Ask her to make up some excuse to come make confession this afternoon at Friar Laurence’s. There she’ll have her sins absolved, and be married. Here’s something for your trouble.

Nurse

No, truly sir, I couldn’t take a penny.

Romeo

No, I insist.

Nurse

This afternoon, sir? She’ll be there.

Romeo

And wait behind the abbey wall, good nurse.  I’ll send someone to meet you there within an hour. He’ll bring a homemade rope-ladder that I’ll climb to Juliet’s room like a sailor climbing ship’s rigging in the night. Farewell, be discreet, and I’ll reward you for your trouble. Goodbye, tell Juliet I’m thinking of her.

Nurse

God in heaven bless you! Hold on a moment, sir.

Romeo

What is it, dear nurse?

Nurse

Can your servant keep a secret? You know what they say: "two can keep a secret well when the third is away."

Romeo

I guarantee, my servant’s as solid as steel.

Nurse

Well, sir, my mistress is the sweetest lady--oh Lord, when she was a little babbling thing!

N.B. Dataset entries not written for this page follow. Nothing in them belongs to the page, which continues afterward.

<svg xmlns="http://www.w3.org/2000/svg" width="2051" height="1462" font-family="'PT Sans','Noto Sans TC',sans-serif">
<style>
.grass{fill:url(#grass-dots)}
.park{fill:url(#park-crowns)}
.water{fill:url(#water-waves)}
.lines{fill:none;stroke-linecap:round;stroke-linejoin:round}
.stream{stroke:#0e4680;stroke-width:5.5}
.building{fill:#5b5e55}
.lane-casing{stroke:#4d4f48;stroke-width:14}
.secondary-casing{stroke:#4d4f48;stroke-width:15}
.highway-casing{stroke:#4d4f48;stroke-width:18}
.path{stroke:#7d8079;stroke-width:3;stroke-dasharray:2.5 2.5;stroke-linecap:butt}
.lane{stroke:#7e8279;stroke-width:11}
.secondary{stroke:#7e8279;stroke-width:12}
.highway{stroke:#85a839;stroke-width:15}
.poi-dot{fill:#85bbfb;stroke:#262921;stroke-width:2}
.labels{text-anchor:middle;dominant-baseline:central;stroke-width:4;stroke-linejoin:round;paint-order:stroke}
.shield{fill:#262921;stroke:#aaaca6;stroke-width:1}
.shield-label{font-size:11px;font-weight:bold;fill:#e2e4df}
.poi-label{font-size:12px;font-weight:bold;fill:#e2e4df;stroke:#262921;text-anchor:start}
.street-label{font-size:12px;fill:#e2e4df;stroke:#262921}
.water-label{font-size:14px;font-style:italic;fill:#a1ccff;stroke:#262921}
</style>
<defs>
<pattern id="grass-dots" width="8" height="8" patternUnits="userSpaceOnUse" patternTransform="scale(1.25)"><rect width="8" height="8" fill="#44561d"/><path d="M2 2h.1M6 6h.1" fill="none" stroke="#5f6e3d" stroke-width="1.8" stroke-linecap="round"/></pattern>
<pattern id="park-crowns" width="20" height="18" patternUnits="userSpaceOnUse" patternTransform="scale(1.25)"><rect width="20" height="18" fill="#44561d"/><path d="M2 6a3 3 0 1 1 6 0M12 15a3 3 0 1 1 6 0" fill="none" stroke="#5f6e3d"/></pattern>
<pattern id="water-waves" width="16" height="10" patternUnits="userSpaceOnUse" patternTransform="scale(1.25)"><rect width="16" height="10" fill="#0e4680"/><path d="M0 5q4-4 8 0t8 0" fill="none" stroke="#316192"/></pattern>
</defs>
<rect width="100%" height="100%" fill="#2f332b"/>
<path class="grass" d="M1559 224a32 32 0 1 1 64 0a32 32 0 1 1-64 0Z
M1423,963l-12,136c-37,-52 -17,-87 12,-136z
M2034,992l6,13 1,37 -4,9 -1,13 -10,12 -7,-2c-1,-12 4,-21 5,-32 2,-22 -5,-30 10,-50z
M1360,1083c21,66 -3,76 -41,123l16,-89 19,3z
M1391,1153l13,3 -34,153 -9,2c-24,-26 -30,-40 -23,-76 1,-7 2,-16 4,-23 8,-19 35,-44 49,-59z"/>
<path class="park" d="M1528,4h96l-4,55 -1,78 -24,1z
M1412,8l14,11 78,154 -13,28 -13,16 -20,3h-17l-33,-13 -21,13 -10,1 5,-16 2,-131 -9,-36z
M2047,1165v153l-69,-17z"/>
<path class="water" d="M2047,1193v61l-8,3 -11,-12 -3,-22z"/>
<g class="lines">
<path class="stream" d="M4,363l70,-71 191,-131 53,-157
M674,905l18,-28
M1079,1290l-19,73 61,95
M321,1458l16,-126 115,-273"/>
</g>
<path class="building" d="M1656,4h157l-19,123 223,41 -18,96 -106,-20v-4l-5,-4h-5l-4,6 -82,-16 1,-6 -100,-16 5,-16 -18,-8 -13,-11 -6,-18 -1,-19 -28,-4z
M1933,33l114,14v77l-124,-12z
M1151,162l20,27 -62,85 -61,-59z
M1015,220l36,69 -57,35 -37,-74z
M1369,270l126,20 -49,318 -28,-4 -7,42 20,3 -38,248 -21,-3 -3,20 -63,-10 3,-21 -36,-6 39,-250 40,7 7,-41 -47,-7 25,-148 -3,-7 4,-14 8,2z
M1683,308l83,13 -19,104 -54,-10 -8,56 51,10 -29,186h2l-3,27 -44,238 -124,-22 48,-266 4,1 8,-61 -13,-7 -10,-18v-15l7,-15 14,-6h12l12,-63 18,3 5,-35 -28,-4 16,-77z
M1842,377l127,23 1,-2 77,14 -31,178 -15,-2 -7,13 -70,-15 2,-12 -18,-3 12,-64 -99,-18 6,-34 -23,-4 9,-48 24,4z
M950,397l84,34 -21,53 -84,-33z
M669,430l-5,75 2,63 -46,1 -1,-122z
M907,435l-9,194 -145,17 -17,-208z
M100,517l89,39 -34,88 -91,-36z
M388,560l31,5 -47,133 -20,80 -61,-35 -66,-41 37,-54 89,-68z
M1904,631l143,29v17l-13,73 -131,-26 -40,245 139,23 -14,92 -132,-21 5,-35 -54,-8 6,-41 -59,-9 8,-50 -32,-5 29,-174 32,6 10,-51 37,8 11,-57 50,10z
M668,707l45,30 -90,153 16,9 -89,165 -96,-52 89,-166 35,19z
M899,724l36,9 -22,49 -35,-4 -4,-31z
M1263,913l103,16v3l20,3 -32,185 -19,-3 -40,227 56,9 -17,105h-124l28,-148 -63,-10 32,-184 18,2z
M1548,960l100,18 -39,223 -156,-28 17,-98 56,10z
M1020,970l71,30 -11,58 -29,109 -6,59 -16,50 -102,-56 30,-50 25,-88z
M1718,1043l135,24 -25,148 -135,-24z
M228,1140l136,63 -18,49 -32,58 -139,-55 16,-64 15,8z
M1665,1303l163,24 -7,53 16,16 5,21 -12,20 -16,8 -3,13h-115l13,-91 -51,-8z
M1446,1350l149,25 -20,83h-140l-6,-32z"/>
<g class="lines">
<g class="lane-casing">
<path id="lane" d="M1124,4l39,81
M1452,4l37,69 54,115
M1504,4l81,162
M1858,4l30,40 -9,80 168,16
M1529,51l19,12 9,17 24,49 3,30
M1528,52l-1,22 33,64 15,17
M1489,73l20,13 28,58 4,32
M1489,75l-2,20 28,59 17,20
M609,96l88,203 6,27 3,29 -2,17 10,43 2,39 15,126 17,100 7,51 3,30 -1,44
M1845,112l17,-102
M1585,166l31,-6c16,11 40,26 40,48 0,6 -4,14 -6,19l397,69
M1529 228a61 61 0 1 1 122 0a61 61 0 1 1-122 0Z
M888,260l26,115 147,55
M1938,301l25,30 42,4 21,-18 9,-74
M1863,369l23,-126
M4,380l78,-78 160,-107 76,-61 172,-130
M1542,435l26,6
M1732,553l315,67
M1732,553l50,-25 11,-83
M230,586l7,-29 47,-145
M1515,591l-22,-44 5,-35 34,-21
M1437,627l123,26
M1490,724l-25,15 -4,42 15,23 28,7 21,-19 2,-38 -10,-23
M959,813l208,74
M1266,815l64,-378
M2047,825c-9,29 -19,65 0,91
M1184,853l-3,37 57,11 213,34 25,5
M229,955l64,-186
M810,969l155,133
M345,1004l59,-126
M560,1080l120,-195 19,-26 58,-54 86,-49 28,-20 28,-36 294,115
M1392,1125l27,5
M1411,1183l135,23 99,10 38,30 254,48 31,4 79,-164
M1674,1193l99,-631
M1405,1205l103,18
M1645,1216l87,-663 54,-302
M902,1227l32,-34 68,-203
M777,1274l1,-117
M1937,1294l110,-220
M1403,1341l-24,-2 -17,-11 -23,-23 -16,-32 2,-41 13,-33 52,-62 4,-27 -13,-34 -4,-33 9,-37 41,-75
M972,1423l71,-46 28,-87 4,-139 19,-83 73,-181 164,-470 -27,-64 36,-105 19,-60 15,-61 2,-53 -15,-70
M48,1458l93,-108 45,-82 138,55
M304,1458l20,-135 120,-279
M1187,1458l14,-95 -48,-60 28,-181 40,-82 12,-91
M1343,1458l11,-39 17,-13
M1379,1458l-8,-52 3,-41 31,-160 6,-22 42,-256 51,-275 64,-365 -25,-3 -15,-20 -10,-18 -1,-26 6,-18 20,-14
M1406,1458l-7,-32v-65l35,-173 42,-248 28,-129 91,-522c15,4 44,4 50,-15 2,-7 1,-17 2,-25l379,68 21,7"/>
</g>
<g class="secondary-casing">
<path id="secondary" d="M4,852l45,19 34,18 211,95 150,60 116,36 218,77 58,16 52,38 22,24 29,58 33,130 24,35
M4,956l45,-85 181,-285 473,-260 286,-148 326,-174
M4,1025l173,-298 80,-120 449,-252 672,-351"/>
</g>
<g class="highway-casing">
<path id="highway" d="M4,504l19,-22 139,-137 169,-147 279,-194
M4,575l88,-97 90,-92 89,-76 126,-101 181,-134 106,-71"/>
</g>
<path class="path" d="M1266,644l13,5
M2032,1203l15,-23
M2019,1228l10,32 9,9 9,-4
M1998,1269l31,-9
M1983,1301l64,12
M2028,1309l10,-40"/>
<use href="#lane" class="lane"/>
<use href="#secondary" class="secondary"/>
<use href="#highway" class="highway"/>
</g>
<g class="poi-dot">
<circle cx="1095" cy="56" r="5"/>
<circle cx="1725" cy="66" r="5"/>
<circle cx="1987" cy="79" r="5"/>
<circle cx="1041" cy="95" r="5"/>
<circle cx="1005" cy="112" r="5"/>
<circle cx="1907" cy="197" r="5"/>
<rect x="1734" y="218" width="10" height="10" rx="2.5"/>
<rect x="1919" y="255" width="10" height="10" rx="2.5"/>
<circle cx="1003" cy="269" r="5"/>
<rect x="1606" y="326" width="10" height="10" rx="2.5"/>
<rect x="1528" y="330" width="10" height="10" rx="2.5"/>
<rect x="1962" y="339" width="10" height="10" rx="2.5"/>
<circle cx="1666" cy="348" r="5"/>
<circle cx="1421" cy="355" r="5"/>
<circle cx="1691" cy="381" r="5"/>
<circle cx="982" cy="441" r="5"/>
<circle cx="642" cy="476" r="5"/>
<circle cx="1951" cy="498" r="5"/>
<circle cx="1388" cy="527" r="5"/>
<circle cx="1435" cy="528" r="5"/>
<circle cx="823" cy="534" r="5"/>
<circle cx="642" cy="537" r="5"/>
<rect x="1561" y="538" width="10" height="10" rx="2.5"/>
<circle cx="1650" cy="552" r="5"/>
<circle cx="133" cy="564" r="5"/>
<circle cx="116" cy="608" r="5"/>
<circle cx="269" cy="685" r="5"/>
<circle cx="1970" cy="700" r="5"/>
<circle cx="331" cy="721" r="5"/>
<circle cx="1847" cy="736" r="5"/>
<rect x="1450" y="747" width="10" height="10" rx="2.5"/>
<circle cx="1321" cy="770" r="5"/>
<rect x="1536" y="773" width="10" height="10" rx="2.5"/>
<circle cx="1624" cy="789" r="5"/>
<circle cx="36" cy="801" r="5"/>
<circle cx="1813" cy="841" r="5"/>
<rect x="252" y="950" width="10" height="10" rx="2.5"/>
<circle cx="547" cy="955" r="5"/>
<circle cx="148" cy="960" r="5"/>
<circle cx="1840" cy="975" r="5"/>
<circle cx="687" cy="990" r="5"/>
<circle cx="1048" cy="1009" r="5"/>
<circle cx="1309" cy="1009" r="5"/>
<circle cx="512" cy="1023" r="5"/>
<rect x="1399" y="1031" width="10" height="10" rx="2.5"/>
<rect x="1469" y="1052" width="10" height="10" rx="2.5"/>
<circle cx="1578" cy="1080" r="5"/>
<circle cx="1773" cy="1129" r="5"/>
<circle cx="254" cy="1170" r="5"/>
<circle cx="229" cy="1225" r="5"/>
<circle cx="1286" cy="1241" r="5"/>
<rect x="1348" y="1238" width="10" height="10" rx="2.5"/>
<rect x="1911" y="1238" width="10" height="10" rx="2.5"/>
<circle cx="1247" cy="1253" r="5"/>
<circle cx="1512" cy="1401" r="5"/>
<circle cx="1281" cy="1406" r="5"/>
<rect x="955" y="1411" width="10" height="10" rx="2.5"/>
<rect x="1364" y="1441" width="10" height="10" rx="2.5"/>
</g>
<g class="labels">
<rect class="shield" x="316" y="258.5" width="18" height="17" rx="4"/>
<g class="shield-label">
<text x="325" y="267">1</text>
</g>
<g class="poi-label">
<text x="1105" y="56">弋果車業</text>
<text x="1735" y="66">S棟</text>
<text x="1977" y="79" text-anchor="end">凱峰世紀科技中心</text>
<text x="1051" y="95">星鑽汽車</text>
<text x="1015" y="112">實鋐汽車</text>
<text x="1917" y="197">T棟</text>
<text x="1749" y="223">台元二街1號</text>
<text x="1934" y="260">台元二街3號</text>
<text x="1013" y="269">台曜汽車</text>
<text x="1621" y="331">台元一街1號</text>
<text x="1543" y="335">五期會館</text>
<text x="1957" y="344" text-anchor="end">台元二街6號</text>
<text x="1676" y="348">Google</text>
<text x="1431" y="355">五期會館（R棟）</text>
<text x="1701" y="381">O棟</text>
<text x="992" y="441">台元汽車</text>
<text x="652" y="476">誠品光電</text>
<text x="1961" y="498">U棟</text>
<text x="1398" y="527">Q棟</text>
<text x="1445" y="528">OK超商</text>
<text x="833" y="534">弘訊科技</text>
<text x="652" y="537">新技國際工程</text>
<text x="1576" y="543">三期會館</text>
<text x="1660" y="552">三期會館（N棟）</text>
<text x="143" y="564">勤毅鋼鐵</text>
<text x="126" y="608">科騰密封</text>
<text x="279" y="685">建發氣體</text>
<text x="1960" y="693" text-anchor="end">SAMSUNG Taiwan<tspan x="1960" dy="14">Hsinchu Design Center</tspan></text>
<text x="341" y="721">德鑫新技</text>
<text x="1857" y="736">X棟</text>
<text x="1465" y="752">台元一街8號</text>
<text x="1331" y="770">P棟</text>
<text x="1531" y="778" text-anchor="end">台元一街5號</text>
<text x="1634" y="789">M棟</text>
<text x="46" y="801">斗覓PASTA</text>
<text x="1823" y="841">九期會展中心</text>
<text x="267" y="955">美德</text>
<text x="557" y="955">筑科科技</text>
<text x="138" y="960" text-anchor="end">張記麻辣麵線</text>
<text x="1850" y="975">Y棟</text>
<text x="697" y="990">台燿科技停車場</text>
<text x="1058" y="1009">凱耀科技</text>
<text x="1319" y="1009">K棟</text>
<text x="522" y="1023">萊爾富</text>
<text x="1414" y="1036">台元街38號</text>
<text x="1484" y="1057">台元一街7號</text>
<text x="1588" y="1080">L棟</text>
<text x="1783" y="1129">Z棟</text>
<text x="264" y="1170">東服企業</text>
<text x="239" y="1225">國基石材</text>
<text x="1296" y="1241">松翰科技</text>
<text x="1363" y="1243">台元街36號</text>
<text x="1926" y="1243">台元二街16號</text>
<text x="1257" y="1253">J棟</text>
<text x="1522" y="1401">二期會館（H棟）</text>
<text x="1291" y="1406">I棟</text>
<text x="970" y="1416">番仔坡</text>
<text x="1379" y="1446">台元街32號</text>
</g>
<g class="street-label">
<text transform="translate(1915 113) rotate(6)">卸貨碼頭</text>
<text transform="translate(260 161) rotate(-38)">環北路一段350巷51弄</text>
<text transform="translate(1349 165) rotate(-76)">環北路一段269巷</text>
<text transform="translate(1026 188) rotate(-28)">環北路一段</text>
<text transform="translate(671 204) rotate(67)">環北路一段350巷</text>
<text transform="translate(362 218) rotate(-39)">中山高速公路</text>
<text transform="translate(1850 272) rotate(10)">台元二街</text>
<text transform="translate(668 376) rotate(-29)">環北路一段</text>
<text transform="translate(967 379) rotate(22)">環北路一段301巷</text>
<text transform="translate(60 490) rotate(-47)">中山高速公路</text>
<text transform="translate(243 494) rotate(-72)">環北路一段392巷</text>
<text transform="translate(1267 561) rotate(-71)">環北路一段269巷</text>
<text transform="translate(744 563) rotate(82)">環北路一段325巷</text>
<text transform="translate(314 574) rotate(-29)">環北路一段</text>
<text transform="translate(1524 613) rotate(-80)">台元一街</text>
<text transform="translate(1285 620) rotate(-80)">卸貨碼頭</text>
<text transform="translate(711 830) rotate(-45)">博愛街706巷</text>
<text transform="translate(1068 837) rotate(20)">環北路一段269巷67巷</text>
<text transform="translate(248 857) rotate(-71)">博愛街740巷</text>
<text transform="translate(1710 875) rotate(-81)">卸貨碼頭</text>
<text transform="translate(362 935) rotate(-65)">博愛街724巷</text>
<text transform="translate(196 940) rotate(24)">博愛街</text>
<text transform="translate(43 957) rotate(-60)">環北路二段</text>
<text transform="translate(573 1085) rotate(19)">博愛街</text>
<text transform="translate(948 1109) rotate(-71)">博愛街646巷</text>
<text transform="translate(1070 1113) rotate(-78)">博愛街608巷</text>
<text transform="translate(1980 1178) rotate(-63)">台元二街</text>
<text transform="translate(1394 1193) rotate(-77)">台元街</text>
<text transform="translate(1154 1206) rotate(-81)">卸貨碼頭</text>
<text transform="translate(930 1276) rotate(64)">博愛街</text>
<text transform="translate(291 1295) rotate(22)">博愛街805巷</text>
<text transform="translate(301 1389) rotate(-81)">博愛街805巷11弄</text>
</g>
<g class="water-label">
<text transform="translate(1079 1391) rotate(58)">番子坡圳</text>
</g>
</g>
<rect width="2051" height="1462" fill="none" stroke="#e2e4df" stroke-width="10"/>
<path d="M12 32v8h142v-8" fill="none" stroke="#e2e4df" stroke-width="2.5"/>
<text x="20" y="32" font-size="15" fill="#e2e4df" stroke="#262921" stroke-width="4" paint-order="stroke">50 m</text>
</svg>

Oh, you know there is a nobleman in town called Paris that is eager to claim her as his own, but bless her, she’d sooner look at a toad than at him. I make her angry sometimes when I tell her Paris is the more eligible man, but I’ll guarantee that when I say so she looks as pale as any pale thing in the universe.

Say, don’t “rosemary”and “Romeo” start with the same letter?

Romeo

Yes, nurse, what about it? They both start with “r”.

Nurse

Oh you mock me!  That’s the dog’s name, “arrr.”  No, it must be some other letter.  Juliet said a lovely thing about it--you and rosemary. You’d be delighted to hear it.

Romeo

Give my respects to Juliet.    

Nurse

Yes, a thousand times. Peter!

Peter

Coming!

Nurse

Peter, take my fan, and hurry on ahead of me.